* What the task requires
"Sales Assistant di boutique" appears in one line of the records below. Output that line and each one after it, exactly, through the last line.

* Data for this task
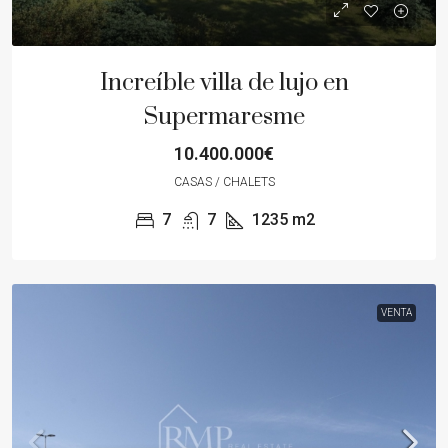
Increíble villa de lujo en
Supermaresme
10.400.000€
CASAS / CHALETS
7
7
1235
m2
VENTA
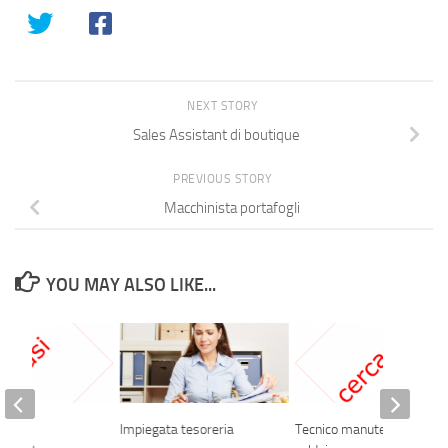
NEXT STORY
Sales Assistant di boutique
PREVIOUS STORY
Macchinista portafogli
YOU MAY ALSO LIKE...
Impiegata tesoreria
Tecnico manutenzione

* Task response
Sales Assistant di boutique
PREVIOUS STORY
Macchinista portafogli
YOU MAY ALSO LIKE...
Impiegata tesoreria
Tecnico manutenzione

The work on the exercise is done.